A compact linear operator $A$ over a separable Hilbert space $H$ is said to be in the trace class or in the nuclear operator space if for some (and hence all ) orthonormal bases $(e_{n})$ of $H$ the trace norm $$\Vert A \Vert_{tr} = Tr| A |= \sum_{n}\langle ( A ^{\ast} A ) ^{\frac{1}{2}} e_{ n} , e_{ n} \rangle$$ is finite. In this case $$TrA=\sum_{n}\langle A e_{ n} , e_{ n} \rangle$$ converges absolutely and is independent of the choice of the orthonormal basis.
Moreover,we have $$\Vert A \Vert_{tr} \leq \sum_{n=1}^{\infty}\Vert A e_{n} \Vert<\infty$$
The trace norm also can be characterized as follows
$$\Vert A\Vert_{tr}= sup \sum_{n=1}^{\infty}|\langle A e_{ n} , f_{ n} \rangle|$$
Where the supremum is taken over any pair of orthonormal bases $\{e_n\}$ and $\{f_n\}$
My question is : Can we characterize the trace norm to be $$\Vert A \Vert_{tr} =sup \sum_{n=1}^{\infty}\Vert A e_{n} \Vert$$ Where the supremum is taken over any orthonormal basis $\{e_n\}$?

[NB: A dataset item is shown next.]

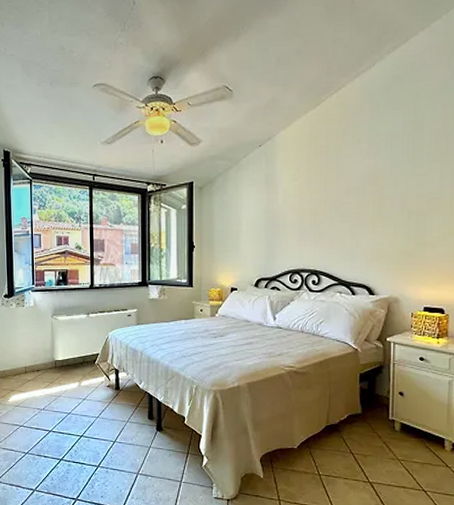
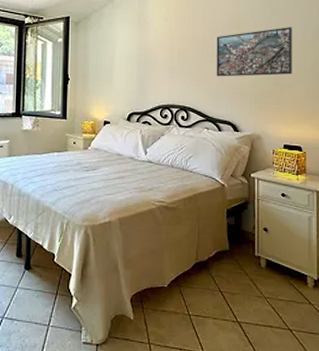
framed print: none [350,180,438,238] -> present [216,27,292,77]

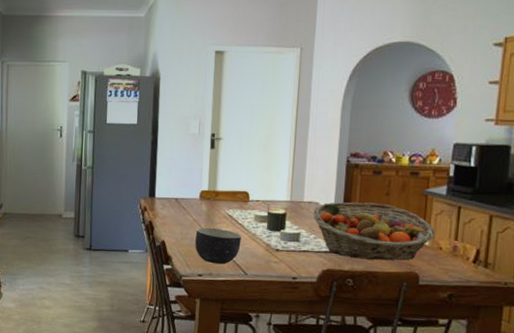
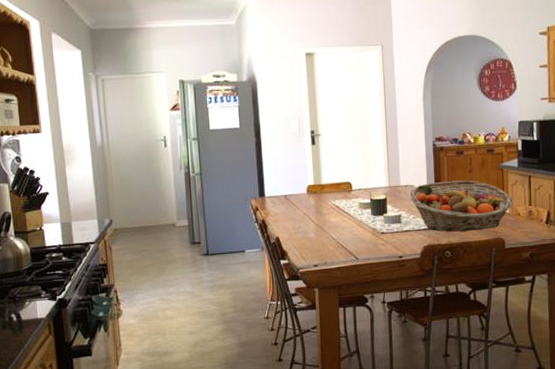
bowl: present [195,227,241,265] -> none [307,219,350,253]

It is very easy to show that, if $A$ is trace-class, $$\tag{1} \|A\|_{\rm tr}=\min\left\{\sum_n\|Af_n\|:\ \{f_n\}\ \text{ orthonormal basis}\right\}. $$ Note that since $\|Ax\|=\|\,|A|x\,\|$, we may assume that $A$ is positive. So $A=\sum_n\lambda_j\,e_n\otimes e_n$ for a decreasing sequence $\{\lambda_n\}$ with $\lambda_n\searrow0$, and $\{e_n\}$ an orthonormal basis. Thus $$ \|A\|_{\rm tr}=\sum_n\langle |A|e_n,e_n\rangle=\sum_n\langle Ae_n,e_n\rangle=\sum_n\lambda_n=\sum_n\|Ae_n\|. $$ For an arbitrary orthonormal basis $\{f_n\}$, we have $$ \|A\|_{\rm tr}=\sum_n\langle Af_n,f_n\rangle\leq\sum_n\|Af_n\|. $$ So $(1)$ is established.